EXTRACTED DATA |
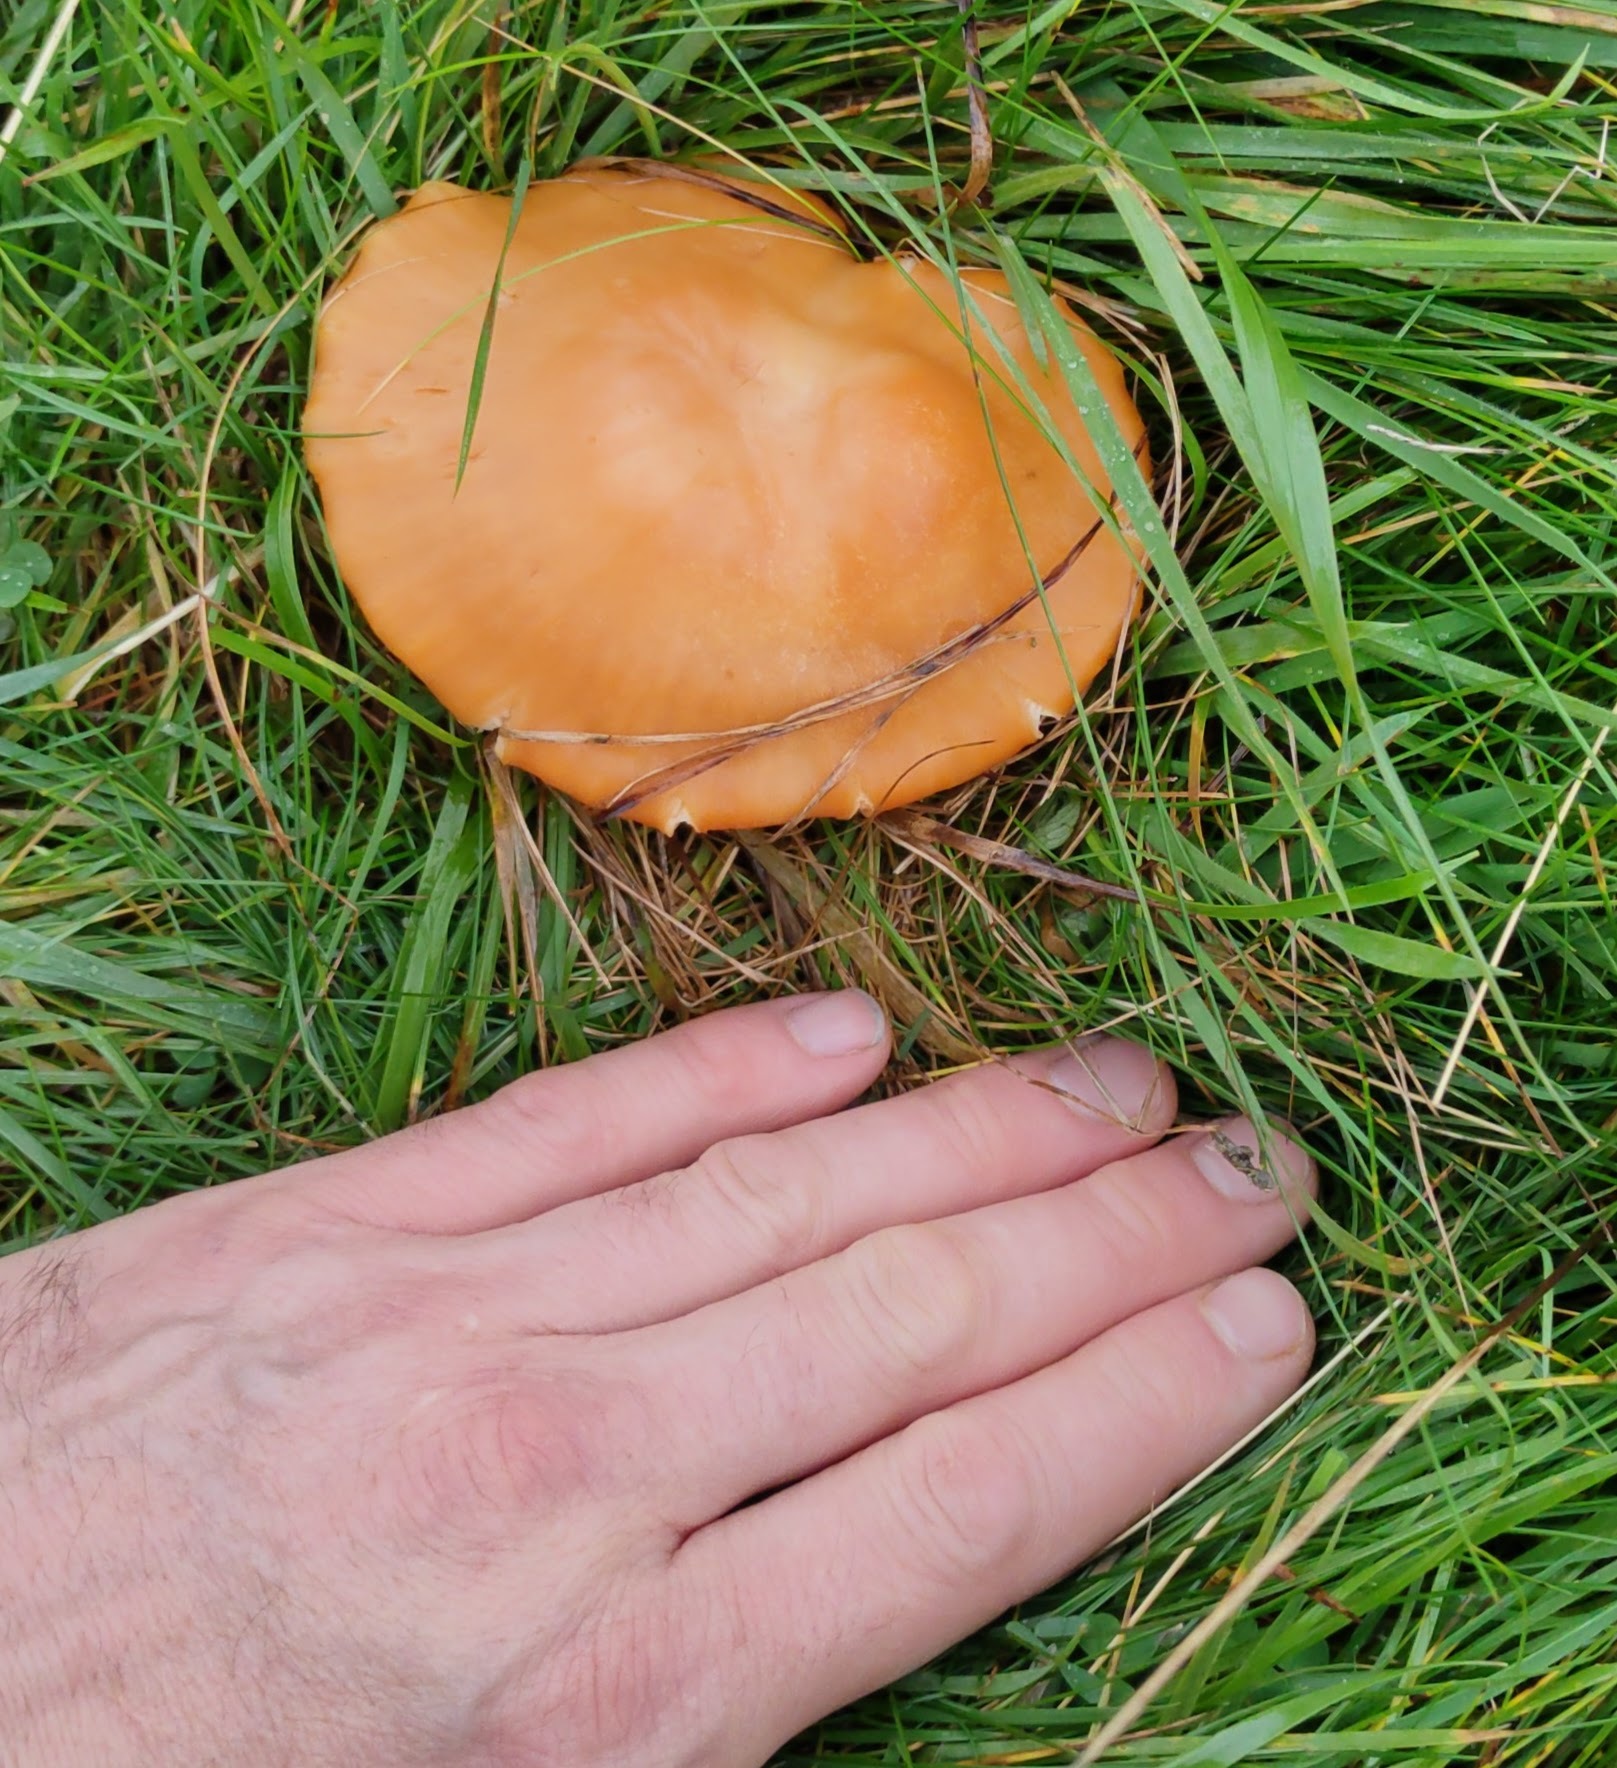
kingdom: Fungi
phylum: Basidiomycota
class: Agaricomycetes
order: Agaricales
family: Hygrophoraceae
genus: Cuphophyllus
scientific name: Cuphophyllus pratensis
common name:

EXERCISE AIM | Could you retype every line of the listing above word for word, leaving out the pictures?

EXPECTED ANSWER |
kingdom: Fungi
phylum: Basidiomycota
class: Agaricomycetes
order: Agaricales
family: Hygrophoraceae
genus: Cuphophyllus
scientific name: Cuphophyllus pratensis
common name:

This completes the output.